## [Texte à analyser]
________________

5 Après avoir rappelé dans le détail les termes du problème, nous montrerons que si l'hypothèse psychomécanique du formant [e central /i] est impuissante à rendre compte dans son entier de la dernière phase de variation ne/ni, elle permet en revanche d'expliquer, sur le long terme, le changement de ne en ni. Notre étude s'appuie principalement sur le dépouillement des textes des XVIe et XVIIe siècles fournis par FRANTEXT [13].

1. LES GRAPHIES NE, NY, NI SONT-ELLES DES « PSYCHOGRAPHIES » ?

6 Le corpus de FRANTEXT fait apparaître, pour les XVIe, XVIIe, et XVIIIe siècles, trois graphies concurrentes pour l'expression du coordonnant négatif : ne, ny, ni. Il reste à savoir si ces variations de signifiant recouvrent ou non des variations de signifié.

1. 1. Examen de la variation ni-ny

7 L'histoire de la langue privilégie, sur la longue distance, la graphie en -i. Minoritaire au XVIe siècle, où elle représente seulement 19 % du total des occurrences de ni-ny de FRANTEXT, cette graphie devient majoritaire après 1650 (elle représente 80 % du total des occurrences de ny-ni entre 1650 et 1700) et éclipse définitivement ny dans la seconde moitié XVIIIe siècle. Le XVIIe siècle constitue ainsi la période charnière où la proportion de ny et de ni s'inverse. Il s'agit alors de savoir si, dans ce retournement, il se joue autre chose qu'une question de graphie. Un rapide examen des occurrences de FRANTEXT laisse à penser que la concurrence de ny et ni entre 1500 et 1700 est purement orthographique. De fait, tout au long de la période considérée, les termes ni et ny apparaissent dans des configurations syntaxiques identiques [14], voire, au sein du même contexte syntaxique, lorsqu'ils constituent une coordination polysyndétique :

8

  • Et ne aura Saturne, ne Mars, ne Jupiter, ne aultre planete, certes non pas les anges, ni les sainctz, ny les hommes, ny les diables, vertuz, efficace, puissance, ne influence aulcune, si Dieu de son bon plaisir ne leur donne. (Rabelais, Pantagrueline pronostication, 1533).
  • nous ne pouvons donc ny nous reposer ni nous glorifier en nous-mesmes. (Bossuet, La dernière semaine du sauveur, 1704).

9 Autant dire que l'opposition ny/ni n'est pas psychographique mais bien orthographique [15]. Si la variante ny-ni est une « variante signifiante » [16], elle ne l'est qu'en ce qu'elle accuse les divergences entre les tenants de l'orthographe ancienne et de l'orthographe nouvelle [17]. Aussi ne retiendra-t-elle plus notre attention, et dorénavant, nous traiterons indifféremment des occurrences en -i et -y.

________________

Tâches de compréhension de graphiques

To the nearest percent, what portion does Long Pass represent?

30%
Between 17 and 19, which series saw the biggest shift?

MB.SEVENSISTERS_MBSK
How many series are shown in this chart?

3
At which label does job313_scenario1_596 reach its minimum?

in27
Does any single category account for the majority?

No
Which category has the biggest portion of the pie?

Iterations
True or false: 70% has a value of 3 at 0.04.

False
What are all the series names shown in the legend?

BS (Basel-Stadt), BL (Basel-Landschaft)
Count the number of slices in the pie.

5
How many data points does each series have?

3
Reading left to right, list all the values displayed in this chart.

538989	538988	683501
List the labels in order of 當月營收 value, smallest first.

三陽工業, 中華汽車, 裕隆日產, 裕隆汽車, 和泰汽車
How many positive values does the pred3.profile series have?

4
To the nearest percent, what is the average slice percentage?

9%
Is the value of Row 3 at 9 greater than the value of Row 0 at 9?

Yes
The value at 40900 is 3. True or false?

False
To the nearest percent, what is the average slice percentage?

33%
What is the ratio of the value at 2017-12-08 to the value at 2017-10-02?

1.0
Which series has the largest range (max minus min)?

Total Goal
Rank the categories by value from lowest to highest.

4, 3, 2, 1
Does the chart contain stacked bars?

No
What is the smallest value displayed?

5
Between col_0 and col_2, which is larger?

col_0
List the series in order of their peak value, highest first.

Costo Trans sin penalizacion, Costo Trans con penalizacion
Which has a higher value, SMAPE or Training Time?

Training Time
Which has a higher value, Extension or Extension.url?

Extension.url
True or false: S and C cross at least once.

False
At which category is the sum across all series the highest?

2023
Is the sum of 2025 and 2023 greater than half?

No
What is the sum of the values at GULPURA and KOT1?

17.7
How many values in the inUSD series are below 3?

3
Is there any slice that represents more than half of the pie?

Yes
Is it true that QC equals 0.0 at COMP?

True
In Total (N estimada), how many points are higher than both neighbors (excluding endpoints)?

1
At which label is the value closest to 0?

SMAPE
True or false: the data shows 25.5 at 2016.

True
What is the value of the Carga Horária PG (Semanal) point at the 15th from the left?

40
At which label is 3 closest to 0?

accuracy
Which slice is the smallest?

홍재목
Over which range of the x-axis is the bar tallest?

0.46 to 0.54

________________

## [Consignes]
A – Traduisez en anglais cette phrase de l'extrait sur les graphies ne, ny, ni : « Le XVIIe siècle constitue ainsi la période charnière où la proportion de ny et de ni s'inverse. »
B – Relevez toutes les lignes qui contiennent le mot « half », en tenant compte de la casse.
L'extrait sur les graphies ne, ny, ni et les lignes n'ont aucun rapport entre eux.

## [Réponses par consigne]
A – The seventeenth century thus constitutes the pivotal period in which the proportion of ny and ni is reversed.

B –
Is the sum of 2025 and 2023 greater than half?
Is there any slice that represents more than half of the pie?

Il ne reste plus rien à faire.